*WORK INSTRUCTIONS:*
Could you please count how many lines in the data below hold the string "Anda"? Reply with only the number.

[Saved entries]
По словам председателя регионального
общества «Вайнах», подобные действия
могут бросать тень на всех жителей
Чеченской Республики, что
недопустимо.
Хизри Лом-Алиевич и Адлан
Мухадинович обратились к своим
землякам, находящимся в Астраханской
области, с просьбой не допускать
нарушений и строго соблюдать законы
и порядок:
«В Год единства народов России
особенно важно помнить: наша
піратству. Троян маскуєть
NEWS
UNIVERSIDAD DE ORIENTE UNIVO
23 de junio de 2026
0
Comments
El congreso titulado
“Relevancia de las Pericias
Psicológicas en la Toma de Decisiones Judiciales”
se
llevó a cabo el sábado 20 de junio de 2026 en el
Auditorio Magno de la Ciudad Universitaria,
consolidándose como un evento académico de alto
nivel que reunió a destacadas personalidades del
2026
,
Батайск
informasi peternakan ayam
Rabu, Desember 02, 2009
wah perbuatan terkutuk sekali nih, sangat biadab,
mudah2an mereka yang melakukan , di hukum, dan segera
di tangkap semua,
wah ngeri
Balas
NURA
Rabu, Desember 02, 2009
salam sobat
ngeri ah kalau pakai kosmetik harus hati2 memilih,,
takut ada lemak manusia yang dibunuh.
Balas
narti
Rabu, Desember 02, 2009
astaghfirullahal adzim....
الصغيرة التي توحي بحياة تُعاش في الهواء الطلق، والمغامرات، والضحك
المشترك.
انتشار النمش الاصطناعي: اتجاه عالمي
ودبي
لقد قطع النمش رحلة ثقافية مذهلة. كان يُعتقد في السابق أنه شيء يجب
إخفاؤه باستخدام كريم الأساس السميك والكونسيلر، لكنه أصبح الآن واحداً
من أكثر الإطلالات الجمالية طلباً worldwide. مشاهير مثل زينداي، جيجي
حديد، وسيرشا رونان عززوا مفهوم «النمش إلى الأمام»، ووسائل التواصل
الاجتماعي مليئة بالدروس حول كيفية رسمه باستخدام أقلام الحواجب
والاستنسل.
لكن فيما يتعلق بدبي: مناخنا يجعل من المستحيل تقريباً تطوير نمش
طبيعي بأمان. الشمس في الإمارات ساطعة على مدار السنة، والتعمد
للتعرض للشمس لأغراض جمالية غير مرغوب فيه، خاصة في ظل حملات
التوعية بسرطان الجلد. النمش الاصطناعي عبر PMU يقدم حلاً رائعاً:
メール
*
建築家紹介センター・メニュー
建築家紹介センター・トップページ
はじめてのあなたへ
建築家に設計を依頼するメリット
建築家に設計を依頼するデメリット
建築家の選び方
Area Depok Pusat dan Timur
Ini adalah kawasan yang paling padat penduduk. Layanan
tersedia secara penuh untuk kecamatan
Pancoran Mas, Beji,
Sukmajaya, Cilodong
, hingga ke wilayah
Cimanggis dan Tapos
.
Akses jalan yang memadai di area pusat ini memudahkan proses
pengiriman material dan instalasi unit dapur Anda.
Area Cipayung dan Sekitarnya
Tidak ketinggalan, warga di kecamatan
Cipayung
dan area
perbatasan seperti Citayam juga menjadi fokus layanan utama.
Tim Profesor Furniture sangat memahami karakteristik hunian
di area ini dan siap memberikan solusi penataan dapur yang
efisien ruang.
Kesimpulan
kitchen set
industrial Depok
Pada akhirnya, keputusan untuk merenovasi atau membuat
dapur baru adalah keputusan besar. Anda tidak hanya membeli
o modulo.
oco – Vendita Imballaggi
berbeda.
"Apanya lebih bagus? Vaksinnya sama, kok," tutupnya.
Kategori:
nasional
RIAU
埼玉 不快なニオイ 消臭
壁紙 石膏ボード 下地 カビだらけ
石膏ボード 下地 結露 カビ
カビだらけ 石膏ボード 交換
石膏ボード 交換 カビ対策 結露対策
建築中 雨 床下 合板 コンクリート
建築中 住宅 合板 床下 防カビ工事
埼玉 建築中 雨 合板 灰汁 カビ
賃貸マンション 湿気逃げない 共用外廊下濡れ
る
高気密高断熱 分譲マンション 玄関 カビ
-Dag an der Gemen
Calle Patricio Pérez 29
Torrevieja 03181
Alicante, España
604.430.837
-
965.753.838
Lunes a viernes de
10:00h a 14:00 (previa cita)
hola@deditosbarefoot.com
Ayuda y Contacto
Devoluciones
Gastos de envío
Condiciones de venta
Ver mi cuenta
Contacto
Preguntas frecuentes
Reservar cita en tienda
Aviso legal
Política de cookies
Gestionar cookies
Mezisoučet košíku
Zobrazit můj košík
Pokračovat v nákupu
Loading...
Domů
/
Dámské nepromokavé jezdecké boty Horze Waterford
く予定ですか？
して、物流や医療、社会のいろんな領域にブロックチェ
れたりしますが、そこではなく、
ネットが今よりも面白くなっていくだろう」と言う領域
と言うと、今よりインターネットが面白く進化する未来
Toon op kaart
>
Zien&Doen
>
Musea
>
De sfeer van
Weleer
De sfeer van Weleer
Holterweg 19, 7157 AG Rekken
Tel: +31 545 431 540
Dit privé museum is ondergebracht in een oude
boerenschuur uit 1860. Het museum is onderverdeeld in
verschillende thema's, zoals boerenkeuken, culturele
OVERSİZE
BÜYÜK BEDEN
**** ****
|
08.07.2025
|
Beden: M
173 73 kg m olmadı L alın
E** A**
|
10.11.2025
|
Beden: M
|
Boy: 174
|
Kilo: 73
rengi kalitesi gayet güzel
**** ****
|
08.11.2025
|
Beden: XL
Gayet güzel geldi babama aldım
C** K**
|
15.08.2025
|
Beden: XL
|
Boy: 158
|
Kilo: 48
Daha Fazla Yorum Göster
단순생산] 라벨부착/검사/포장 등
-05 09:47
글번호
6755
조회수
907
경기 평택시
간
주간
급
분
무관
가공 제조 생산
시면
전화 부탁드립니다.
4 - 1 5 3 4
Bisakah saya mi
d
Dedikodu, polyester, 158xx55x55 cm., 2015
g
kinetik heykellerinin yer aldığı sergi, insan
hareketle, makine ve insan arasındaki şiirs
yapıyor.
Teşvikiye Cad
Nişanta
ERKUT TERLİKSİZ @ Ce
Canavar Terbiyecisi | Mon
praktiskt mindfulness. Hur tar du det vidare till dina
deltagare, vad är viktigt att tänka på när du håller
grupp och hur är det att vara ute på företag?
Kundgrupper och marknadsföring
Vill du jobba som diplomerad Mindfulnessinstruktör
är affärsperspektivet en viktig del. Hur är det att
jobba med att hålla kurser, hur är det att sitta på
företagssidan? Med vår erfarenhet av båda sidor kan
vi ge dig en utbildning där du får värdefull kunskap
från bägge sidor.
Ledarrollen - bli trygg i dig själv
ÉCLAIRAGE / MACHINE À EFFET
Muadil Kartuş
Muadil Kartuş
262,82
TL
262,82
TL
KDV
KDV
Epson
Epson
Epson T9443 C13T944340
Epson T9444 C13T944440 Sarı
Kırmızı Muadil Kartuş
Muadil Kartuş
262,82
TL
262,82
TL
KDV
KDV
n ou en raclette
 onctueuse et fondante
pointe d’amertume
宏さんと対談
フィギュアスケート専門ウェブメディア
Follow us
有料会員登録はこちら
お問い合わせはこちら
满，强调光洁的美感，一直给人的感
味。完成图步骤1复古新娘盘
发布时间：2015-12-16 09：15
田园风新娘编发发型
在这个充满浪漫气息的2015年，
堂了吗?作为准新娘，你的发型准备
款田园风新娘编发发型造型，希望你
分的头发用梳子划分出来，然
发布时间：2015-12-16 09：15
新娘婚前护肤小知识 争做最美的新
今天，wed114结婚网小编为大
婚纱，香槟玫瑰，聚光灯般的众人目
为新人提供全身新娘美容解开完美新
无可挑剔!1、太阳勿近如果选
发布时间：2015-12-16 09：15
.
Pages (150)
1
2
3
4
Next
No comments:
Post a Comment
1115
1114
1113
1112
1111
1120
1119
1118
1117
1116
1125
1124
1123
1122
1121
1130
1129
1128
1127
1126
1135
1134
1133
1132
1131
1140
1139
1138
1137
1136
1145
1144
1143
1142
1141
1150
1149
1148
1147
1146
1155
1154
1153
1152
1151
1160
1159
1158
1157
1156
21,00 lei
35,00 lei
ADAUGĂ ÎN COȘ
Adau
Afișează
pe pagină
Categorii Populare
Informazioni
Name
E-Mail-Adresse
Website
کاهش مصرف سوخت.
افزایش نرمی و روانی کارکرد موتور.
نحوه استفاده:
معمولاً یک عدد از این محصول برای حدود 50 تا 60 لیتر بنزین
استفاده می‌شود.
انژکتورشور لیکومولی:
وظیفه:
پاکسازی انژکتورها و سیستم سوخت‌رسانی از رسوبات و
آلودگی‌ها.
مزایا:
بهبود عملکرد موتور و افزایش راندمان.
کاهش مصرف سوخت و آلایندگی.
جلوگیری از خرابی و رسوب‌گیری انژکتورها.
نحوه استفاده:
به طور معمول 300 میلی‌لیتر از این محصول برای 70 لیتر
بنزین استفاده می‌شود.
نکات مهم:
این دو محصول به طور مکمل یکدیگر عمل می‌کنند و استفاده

*COMPLETED TASK:*
2